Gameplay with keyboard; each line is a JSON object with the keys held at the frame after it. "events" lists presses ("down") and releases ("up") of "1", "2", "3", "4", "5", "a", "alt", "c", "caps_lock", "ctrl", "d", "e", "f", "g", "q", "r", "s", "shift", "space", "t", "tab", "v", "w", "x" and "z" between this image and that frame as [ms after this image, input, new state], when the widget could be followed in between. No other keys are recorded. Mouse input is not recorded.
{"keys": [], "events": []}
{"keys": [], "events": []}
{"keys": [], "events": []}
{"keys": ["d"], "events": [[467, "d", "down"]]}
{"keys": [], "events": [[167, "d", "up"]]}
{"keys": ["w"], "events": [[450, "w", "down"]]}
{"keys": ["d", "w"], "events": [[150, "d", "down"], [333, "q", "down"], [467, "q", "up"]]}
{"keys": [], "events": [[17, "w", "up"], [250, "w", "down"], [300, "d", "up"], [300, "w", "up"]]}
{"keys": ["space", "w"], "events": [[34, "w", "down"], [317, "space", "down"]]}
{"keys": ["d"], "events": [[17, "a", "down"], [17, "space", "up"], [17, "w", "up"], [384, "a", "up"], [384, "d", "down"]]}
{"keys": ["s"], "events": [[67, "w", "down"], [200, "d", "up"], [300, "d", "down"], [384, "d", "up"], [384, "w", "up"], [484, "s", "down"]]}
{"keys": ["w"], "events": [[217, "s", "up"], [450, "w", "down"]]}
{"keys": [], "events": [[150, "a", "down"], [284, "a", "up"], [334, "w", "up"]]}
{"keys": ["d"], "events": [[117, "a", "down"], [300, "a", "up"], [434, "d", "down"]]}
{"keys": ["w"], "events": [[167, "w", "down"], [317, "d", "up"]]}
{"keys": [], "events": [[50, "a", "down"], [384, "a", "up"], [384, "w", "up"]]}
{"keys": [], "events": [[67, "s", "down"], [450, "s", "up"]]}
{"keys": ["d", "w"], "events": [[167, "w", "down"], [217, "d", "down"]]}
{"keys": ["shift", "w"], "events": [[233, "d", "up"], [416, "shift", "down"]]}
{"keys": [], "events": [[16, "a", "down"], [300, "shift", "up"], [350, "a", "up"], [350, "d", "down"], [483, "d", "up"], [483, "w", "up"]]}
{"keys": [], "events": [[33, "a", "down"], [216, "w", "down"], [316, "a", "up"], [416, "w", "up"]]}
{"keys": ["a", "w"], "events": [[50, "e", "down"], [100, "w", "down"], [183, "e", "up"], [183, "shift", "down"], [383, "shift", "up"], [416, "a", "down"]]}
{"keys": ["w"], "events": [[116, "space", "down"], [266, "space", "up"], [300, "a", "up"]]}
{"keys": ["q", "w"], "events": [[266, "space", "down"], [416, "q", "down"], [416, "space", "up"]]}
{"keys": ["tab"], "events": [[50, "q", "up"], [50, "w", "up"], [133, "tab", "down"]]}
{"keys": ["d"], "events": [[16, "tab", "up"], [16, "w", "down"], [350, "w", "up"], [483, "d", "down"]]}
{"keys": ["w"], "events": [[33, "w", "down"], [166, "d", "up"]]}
◇ ◇ ◇ ◇ ◇
**Action item:** Report every line of the preceding listing where the string "space" occurs.

**Answer for this exercise:**
Gameplay with keyboard; each line is a JSON object with the keys held at the frame after it. "events" lists presses ("down") and releases ("up") of "1", "2", "3", "4", "5", "a", "alt", "c", "caps_lock", "ctrl", "d", "e", "f", "g", "q", "r", "s", "shift", "space", "t", "tab", "v", "w", "x" and "z" between this image and that frame as [ms after this image, input, new state], when the widget could be followed in between. No other keys are recorded. Mouse input is not recorded.
{"keys": ["space", "w"], "events": [[34, "w", "down"], [317, "space", "down"]]}
{"keys": ["d"], "events": [[17, "a", "down"], [17, "space", "up"], [17, "w", "up"], [384, "a", "up"], [384, "d", "down"]]}
{"keys": ["w"], "events": [[116, "space", "down"], [266, "space", "up"], [300, "a", "up"]]}
{"keys": ["q", "w"], "events": [[266, "space", "down"], [416, "q", "down"], [416, "space", "up"]]}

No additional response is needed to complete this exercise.